• Supplied data:
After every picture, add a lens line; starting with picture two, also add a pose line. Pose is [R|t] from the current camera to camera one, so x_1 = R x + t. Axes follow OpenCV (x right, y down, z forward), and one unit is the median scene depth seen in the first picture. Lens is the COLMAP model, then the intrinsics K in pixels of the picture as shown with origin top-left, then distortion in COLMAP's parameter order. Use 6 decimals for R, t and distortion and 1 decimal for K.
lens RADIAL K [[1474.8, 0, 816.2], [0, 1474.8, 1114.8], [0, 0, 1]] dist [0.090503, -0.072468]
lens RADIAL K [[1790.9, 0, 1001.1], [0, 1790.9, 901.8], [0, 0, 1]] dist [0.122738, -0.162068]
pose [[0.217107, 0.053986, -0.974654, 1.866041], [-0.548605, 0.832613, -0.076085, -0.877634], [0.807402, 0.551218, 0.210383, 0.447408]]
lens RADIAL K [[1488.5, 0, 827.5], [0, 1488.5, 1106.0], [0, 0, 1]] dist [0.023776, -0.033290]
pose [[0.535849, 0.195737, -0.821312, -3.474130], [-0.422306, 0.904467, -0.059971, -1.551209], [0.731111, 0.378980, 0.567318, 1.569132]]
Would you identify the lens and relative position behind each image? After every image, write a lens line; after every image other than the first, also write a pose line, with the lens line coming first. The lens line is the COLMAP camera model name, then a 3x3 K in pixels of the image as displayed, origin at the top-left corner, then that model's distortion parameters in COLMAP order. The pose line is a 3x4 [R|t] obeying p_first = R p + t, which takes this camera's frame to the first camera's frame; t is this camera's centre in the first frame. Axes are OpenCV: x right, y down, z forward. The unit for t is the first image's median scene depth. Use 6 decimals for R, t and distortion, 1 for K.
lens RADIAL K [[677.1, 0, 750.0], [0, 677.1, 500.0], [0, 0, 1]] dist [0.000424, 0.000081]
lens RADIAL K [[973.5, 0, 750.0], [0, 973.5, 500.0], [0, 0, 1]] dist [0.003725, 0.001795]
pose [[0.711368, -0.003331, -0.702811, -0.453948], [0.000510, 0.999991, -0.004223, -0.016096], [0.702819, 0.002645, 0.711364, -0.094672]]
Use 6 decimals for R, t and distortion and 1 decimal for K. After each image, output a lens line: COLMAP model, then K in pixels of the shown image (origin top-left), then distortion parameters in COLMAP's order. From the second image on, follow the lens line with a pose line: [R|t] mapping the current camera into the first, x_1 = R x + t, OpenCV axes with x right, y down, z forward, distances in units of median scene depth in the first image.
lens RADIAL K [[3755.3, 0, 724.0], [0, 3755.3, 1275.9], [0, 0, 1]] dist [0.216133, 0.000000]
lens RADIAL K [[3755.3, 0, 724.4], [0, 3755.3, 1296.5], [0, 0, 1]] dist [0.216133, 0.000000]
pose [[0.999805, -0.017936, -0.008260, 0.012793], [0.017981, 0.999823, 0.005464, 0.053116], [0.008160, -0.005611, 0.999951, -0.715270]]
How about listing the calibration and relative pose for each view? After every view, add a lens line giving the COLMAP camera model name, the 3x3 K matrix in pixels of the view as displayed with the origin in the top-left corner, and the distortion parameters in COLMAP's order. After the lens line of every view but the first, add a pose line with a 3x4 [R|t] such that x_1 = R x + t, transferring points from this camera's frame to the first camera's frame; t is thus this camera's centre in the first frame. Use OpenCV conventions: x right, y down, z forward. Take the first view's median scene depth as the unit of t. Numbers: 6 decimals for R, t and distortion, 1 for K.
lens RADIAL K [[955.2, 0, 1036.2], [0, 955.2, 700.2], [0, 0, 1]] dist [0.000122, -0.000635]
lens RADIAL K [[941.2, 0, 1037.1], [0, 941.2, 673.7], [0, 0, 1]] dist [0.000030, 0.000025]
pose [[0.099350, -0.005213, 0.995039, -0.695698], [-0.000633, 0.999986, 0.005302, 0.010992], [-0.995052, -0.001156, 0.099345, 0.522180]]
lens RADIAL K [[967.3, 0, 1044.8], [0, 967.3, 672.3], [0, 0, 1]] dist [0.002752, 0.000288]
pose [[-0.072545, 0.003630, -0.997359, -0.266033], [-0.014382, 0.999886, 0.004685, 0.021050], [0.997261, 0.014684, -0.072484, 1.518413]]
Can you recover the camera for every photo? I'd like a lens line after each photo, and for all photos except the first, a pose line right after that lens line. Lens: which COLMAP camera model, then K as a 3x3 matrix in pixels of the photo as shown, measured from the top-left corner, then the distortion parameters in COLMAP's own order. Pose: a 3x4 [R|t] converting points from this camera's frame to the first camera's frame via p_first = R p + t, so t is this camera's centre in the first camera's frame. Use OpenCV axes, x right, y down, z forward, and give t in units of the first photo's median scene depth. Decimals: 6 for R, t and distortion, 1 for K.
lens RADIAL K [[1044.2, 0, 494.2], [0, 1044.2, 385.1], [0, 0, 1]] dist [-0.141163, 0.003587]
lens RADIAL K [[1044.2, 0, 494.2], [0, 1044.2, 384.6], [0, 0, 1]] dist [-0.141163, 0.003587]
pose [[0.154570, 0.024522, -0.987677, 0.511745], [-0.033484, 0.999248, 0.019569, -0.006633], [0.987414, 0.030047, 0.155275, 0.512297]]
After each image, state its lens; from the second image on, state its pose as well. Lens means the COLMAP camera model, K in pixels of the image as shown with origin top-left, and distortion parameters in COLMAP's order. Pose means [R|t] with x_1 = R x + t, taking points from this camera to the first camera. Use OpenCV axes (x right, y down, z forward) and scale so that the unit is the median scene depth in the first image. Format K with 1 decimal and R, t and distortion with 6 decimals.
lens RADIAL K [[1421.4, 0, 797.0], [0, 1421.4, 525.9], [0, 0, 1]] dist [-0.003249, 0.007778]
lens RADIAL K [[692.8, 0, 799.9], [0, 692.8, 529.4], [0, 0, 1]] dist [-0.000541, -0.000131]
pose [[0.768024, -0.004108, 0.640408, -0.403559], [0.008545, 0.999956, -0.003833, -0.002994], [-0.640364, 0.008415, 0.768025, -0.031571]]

• What is expected:
Repeat each entry above, matching every line exactly.

• Result:
After every picture, add a lens line; starting with picture two, also add a pose line. Pose is [R|t] from the current camera to camera one, so x_1 = R x + t. Axes follow OpenCV (x right, y down, z forward), and one unit is the median scene depth seen in the first picture. Lens is the COLMAP model, then the intrinsics K in pixels of the picture as shown with origin top-left, then distortion in COLMAP's parameter order. Use 6 decimals for R, t and distortion and 1 decimal for K.
lens RADIAL K [[1474.8, 0, 816.2], [0, 1474.8, 1114.8], [0, 0, 1]] dist [0.090503, -0.072468]
lens RADIAL K [[1790.9, 0, 1001.1], [0, 1790.9, 901.8], [0, 0, 1]] dist [0.122738, -0.162068]
pose [[0.217107, 0.053986, -0.974654, 1.866041], [-0.548605, 0.832613, -0.076085, -0.877634], [0.807402, 0.551218, 0.210383, 0.447408]]
lens RADIAL K [[1488.5, 0, 827.5], [0, 1488.5, 1106.0], [0, 0, 1]] dist [0.023776, -0.033290]
pose [[0.535849, 0.195737, -0.821312, -3.474130], [-0.422306, 0.904467, -0.059971, -1.551209], [0.731111, 0.378980, 0.567318, 1.569132]]
Would you identify the lens and relative position behind each image? After every image, write a lens line; after every image other than the first, also write a pose line, with the lens line coming first. The lens line is the COLMAP camera model name, then a 3x3 K in pixels of the image as displayed, origin at the top-left corner, then that model's distortion parameters in COLMAP order. The pose line is a 3x4 [R|t] obeying p_first = R p + t, which takes this camera's frame to the first camera's frame; t is this camera's centre in the first frame. Axes are OpenCV: x right, y down, z forward. The unit for t is the first image's median scene depth. Use 6 decimals for R, t and distortion, 1 for K.
lens RADIAL K [[677.1, 0, 750.0], [0, 677.1, 500.0], [0, 0, 1]] dist [0.000424, 0.000081]
lens RADIAL K [[973.5, 0, 750.0], [0, 973.5, 500.0], [0, 0, 1]] dist [0.003725, 0.001795]
pose [[0.711368, -0.003331, -0.702811, -0.453948], [0.000510, 0.999991, -0.004223, -0.016096], [0.702819, 0.002645, 0.711364, -0.094672]]
Use 6 decimals for R, t and distortion and 1 decimal for K. After each image, output a lens line: COLMAP model, then K in pixels of the shown image (origin top-left), then distortion parameters in COLMAP's order. From the second image on, follow the lens line with a pose line: [R|t] mapping the current camera into the first, x_1 = R x + t, OpenCV axes with x right, y down, z forward, distances in units of median scene depth in the first image.
lens RADIAL K [[3755.3, 0, 724.0], [0, 3755.3, 1275.9], [0, 0, 1]] dist [0.216133, 0.000000]
lens RADIAL K [[3755.3, 0, 724.4], [0, 3755.3, 1296.5], [0, 0, 1]] dist [0.216133, 0.000000]
pose [[0.999805, -0.017936, -0.008260, 0.012793], [0.017981, 0.999823, 0.005464, 0.053116], [0.008160, -0.005611, 0.999951, -0.715270]]
How about listing the calibration and relative pose for each view? After every view, add a lens line giving the COLMAP camera model name, the 3x3 K matrix in pixels of the view as displayed with the origin in the top-left corner, and the distortion parameters in COLMAP's order. After the lens line of every view but the first, add a pose line with a 3x4 [R|t] such that x_1 = R x + t, transferring points from this camera's frame to the first camera's frame; t is thus this camera's centre in the first frame. Use OpenCV conventions: x right, y down, z forward. Take the first view's median scene depth as the unit of t. Numbers: 6 decimals for R, t and distortion, 1 for K.
lens RADIAL K [[955.2, 0, 1036.2], [0, 955.2, 700.2], [0, 0, 1]] dist [0.000122, -0.000635]
lens RADIAL K [[941.2, 0, 1037.1], [0, 941.2, 673.7], [0, 0, 1]] dist [0.000030, 0.000025]
pose [[0.099350, -0.005213, 0.995039, -0.695698], [-0.000633, 0.999986, 0.005302, 0.010992], [-0.995052, -0.001156, 0.099345, 0.522180]]
lens RADIAL K [[967.3, 0, 1044.8], [0, 967.3, 672.3], [0, 0, 1]] dist [0.002752, 0.000288]
pose [[-0.072545, 0.003630, -0.997359, -0.266033], [-0.014382, 0.999886, 0.004685, 0.021050], [0.997261, 0.014684, -0.072484, 1.518413]]
Can you recover the camera for every photo? I'd like a lens line after each photo, and for all photos except the first, a pose line right after that lens line. Lens: which COLMAP camera model, then K as a 3x3 matrix in pixels of the photo as shown, measured from the top-left corner, then the distortion parameters in COLMAP's own order. Pose: a 3x4 [R|t] converting points from this camera's frame to the first camera's frame via p_first = R p + t, so t is this camera's centre in the first camera's frame. Use OpenCV axes, x right, y down, z forward, and give t in units of the first photo's median scene depth. Decimals: 6 for R, t and distortion, 1 for K.
lens RADIAL K [[1044.2, 0, 494.2], [0, 1044.2, 385.1], [0, 0, 1]] dist [-0.141163, 0.003587]
lens RADIAL K [[1044.2, 0, 494.2], [0, 1044.2, 384.6], [0, 0, 1]] dist [-0.141163, 0.003587]
pose [[0.154570, 0.024522, -0.987677, 0.511745], [-0.033484, 0.999248, 0.019569, -0.006633], [0.987414, 0.030047, 0.155275, 0.512297]]
After each image, state its lens; from the second image on, state its pose as well. Lens means the COLMAP camera model, K in pixels of the image as shown with origin top-left, and distortion parameters in COLMAP's order. Pose means [R|t] with x_1 = R x + t, taking points from this camera to the first camera. Use OpenCV axes (x right, y down, z forward) and scale so that the unit is the median scene depth in the first image. Format K with 1 decimal and R, t and distortion with 6 decimals.
lens RADIAL K [[1421.4, 0, 797.0], [0, 1421.4, 525.9], [0, 0, 1]] dist [-0.003249, 0.007778]
lens RADIAL K [[692.8, 0, 799.9], [0, 692.8, 529.4], [0, 0, 1]] dist [-0.000541, -0.000131]
pose [[0.768024, -0.004108, 0.640408, -0.403559], [0.008545, 0.999956, -0.003833, -0.002994], [-0.640364, 0.008415, 0.768025, -0.031571]]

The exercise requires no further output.